▸ HOW TO COMPLETE THIS TASK
Do these statements agree with the passage below on the student teacher resistance? Answer yes or no for each and quote the deciding words. (a) Mike Winerip's article reached readers of the New York Times. (b) Pearson supported the Teacher Performance Assessment. (c) Winerip's article came out before Education Radio's report of March 24.

Education Radio has been following the developments of the University of Massachusetts student teacher resistance to the Pearson supported Teacher Performance Assessment. The attempt to impose a corporate sponsored standard assessment on pre-service teachers is one more example of the corporatization of public education and the surveillance, silencing and demands for obedience that accompany it. Following our report of March 24, Mike Winerip ran an article that brought the students’ resistance to readers of the New York Times. As we have shared on our blog, the response has been nothing short of astonishing as teachers, teacher educators, parents, students and community members from across the country contacted education radio producer Barbara Madeloni and the students to speak their support and share their own stories of the destructiveness of Pearson and problems with the Teacher Performance Assessment.

▸ DATASET CONTENT

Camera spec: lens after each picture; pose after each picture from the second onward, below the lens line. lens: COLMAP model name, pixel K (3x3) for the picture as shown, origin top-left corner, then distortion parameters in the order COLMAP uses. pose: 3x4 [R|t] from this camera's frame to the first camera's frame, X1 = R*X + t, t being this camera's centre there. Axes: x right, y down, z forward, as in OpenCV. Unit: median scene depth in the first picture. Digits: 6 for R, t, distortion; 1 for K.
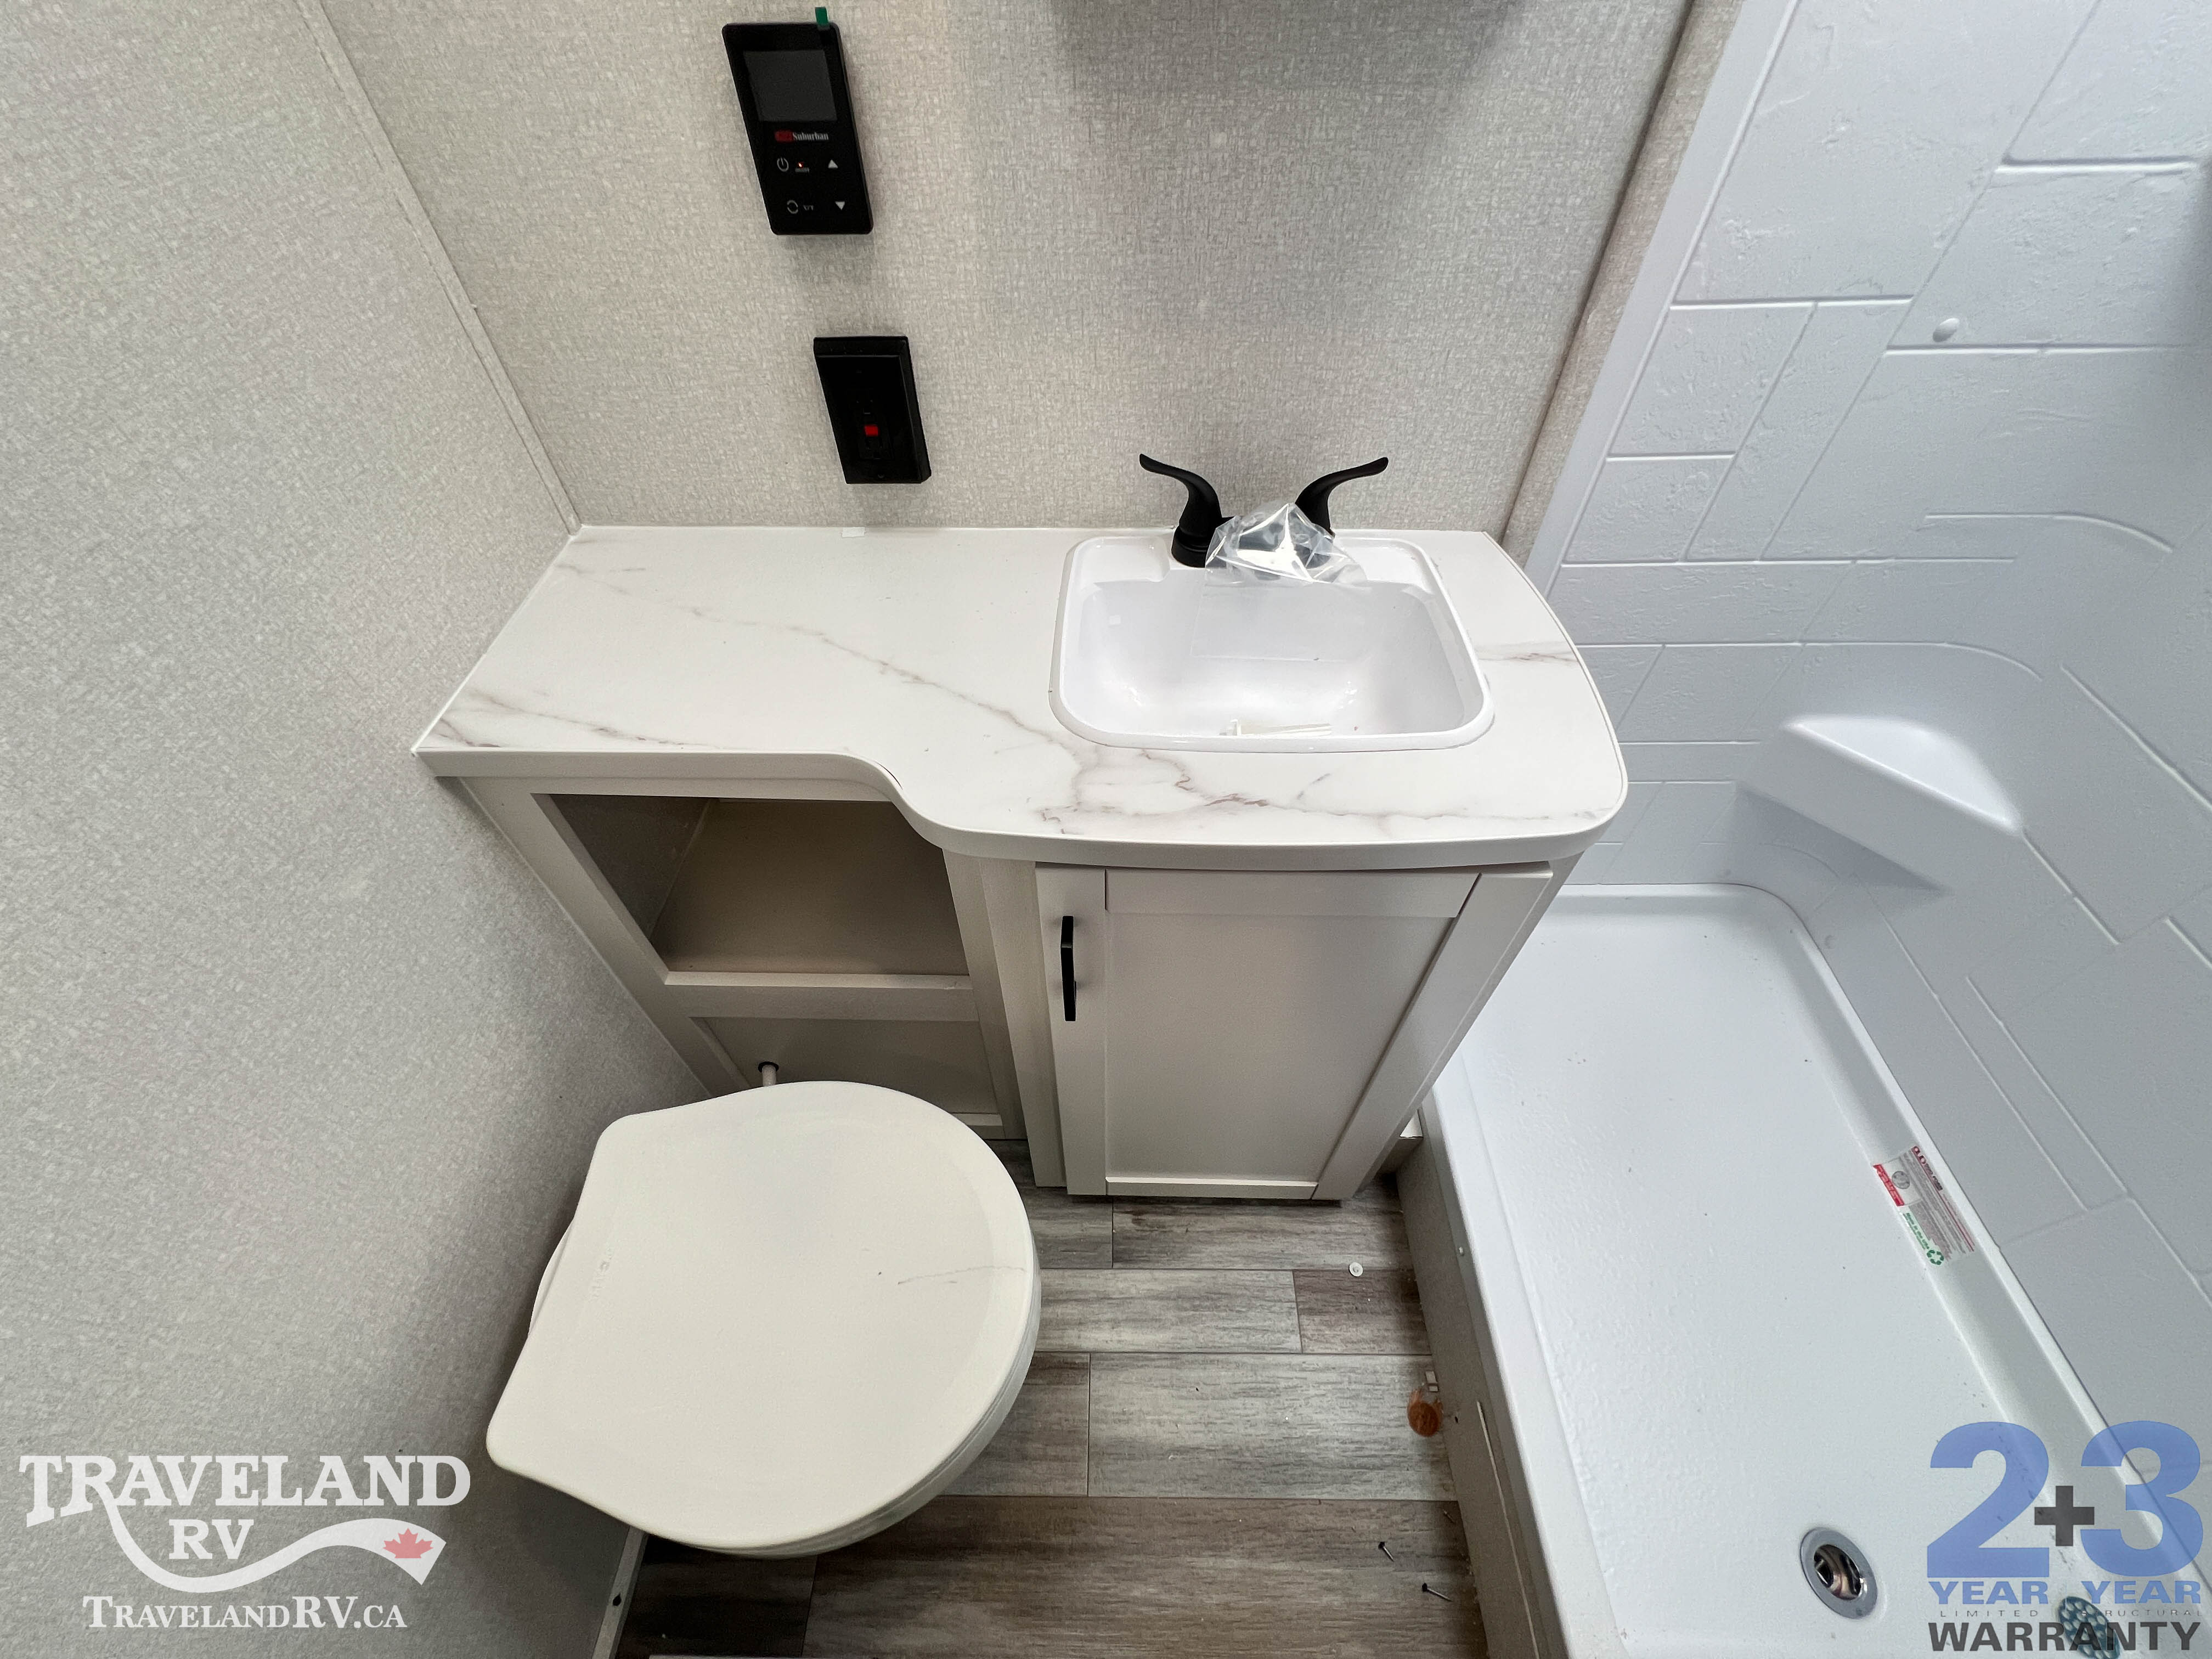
lens RADIAL K [[881.0, 0, 1102.8], [0, 881.0, 833.9], [0, 0, 1]] dist [-0.001254, 0.000506]
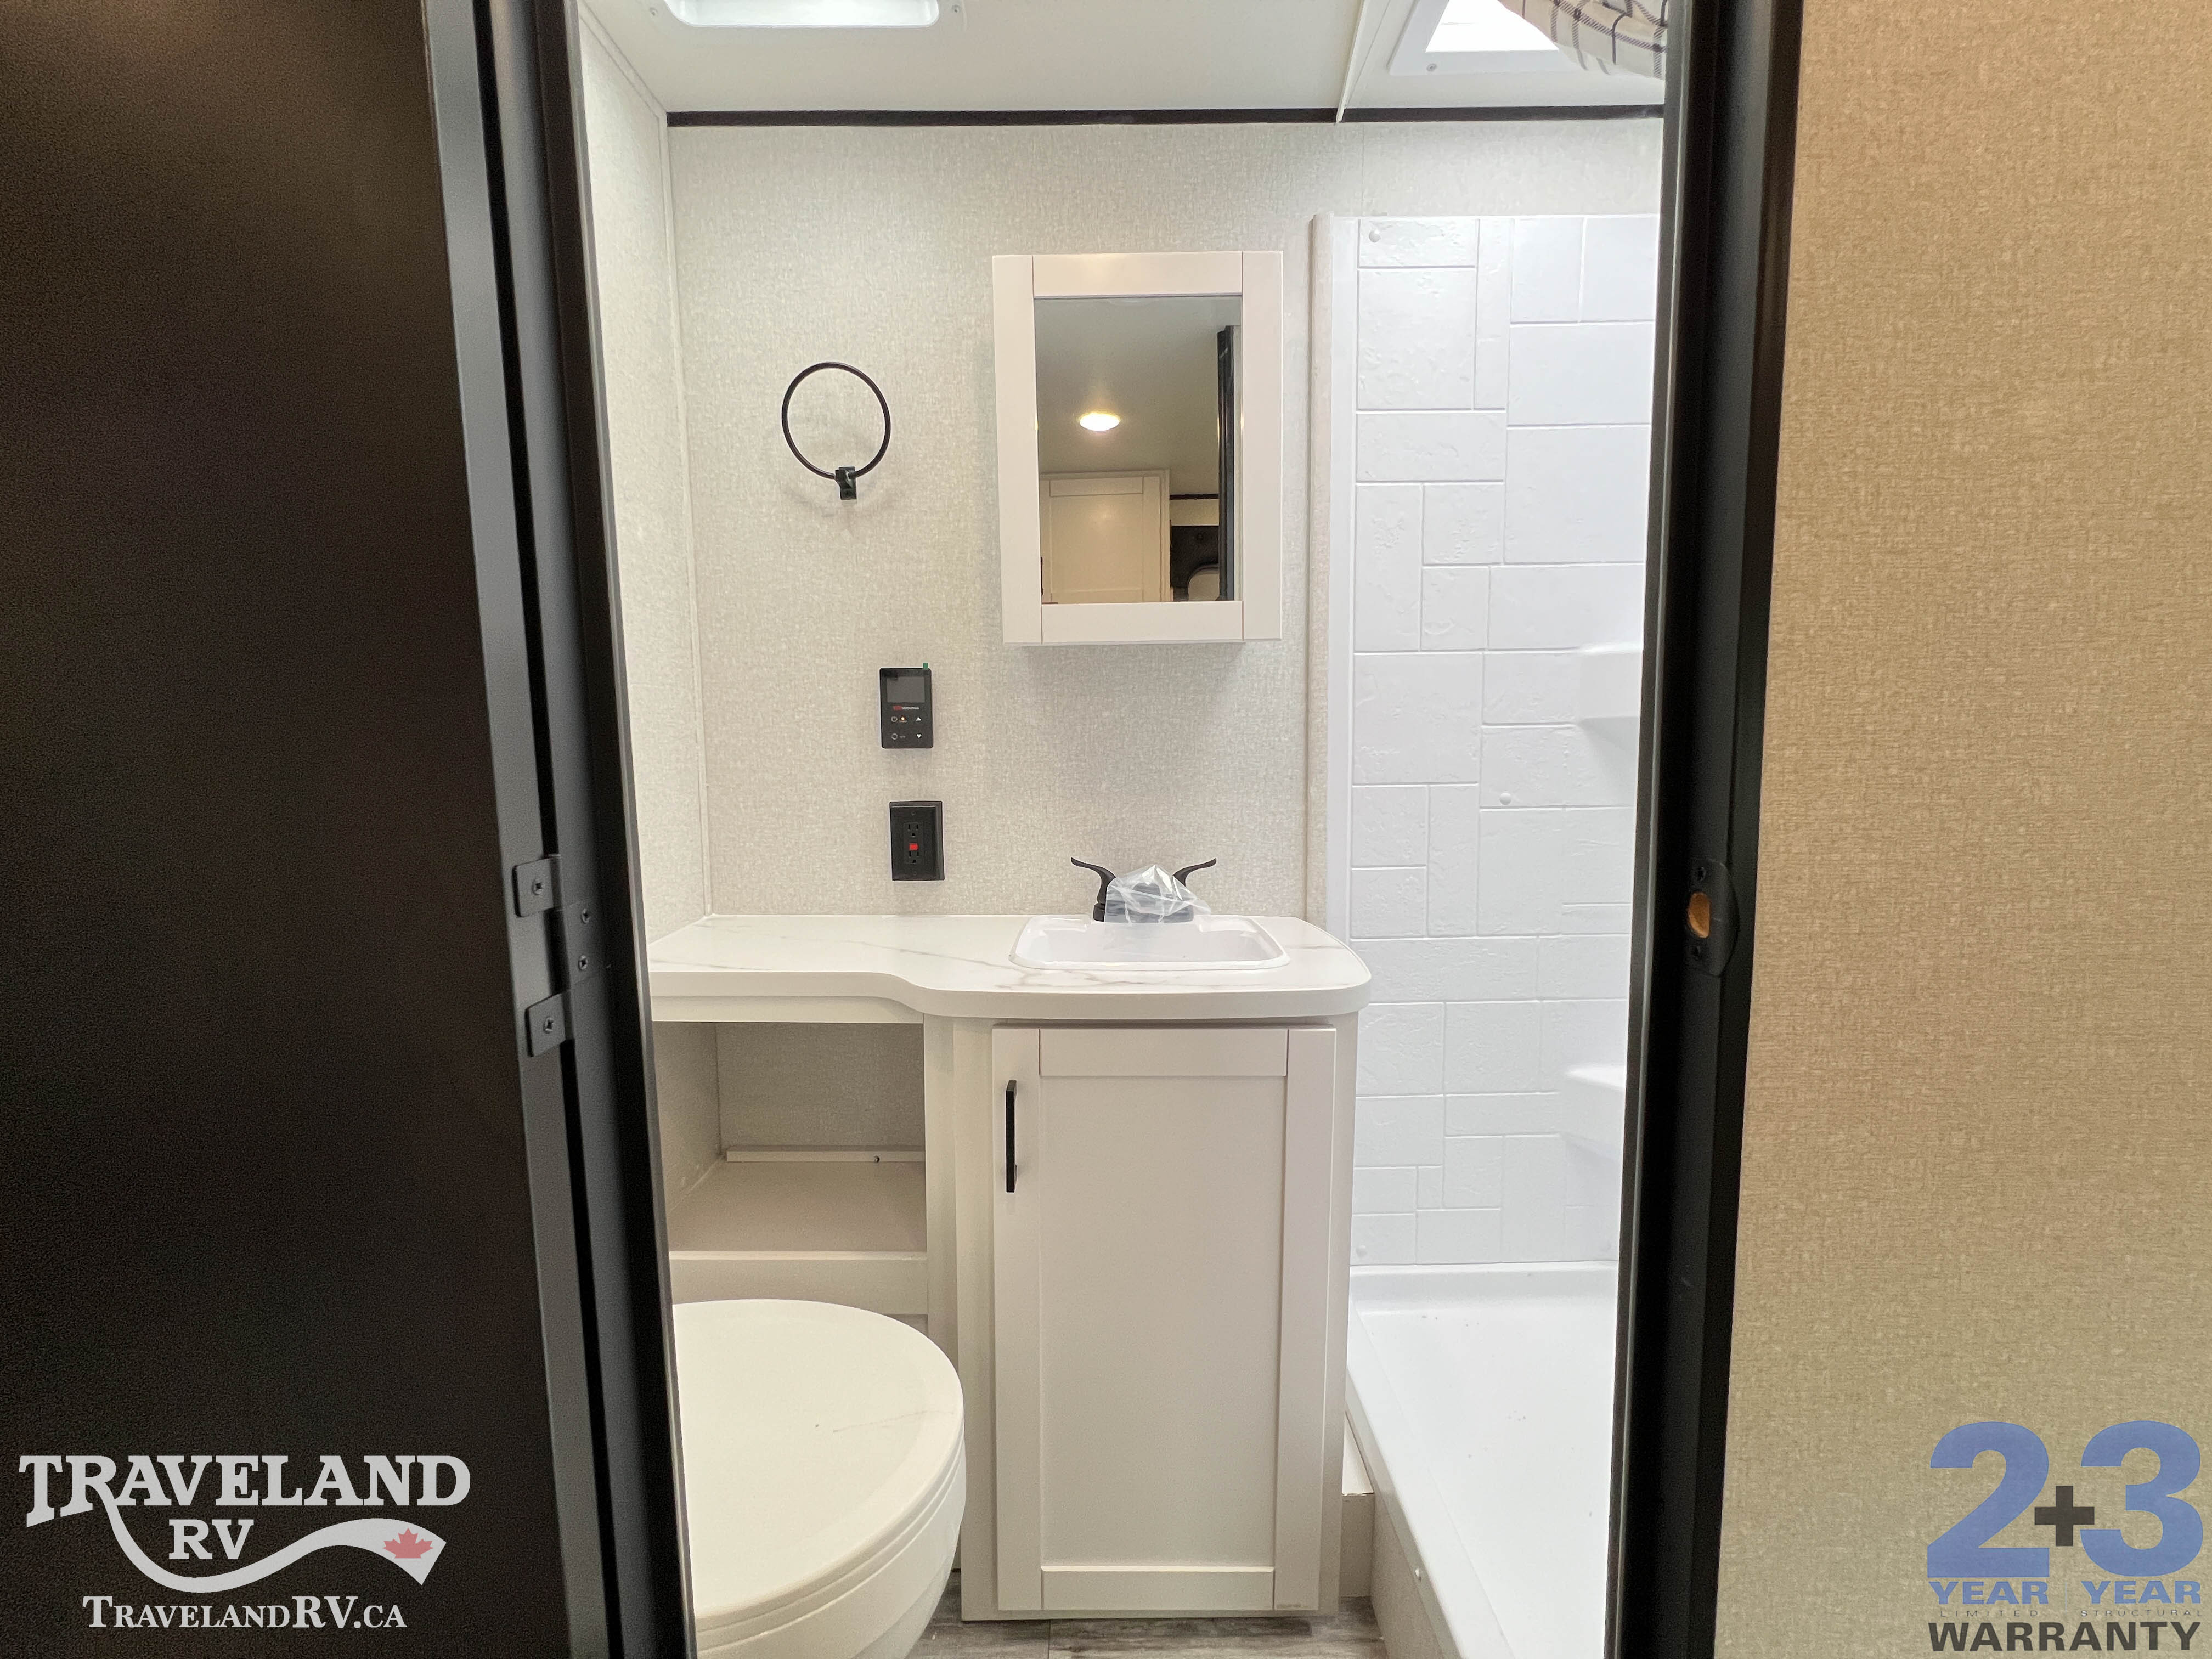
lens RADIAL K [[881.0, 0, 1102.9], [0, 881.0, 824.1], [0, 0, 1]] dist [-0.001254, 0.000506]
pose [[0.999704, 0.003987, 0.023988, 0.064596], [0.013582, 0.726692, -0.686829, 0.710457], [-0.020170, 0.686952, 0.726423, -0.285428]]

▸ SOLUTION FOR THIS TASK
(a) Yes: "Mike Winerip ran an article that brought the students’ resistance to readers of the New York Times"
(b) Yes: "the Pearson supported Teacher Performance Assessment"
(c) No: "Following our report of March 24, Mike Winerip ran an article"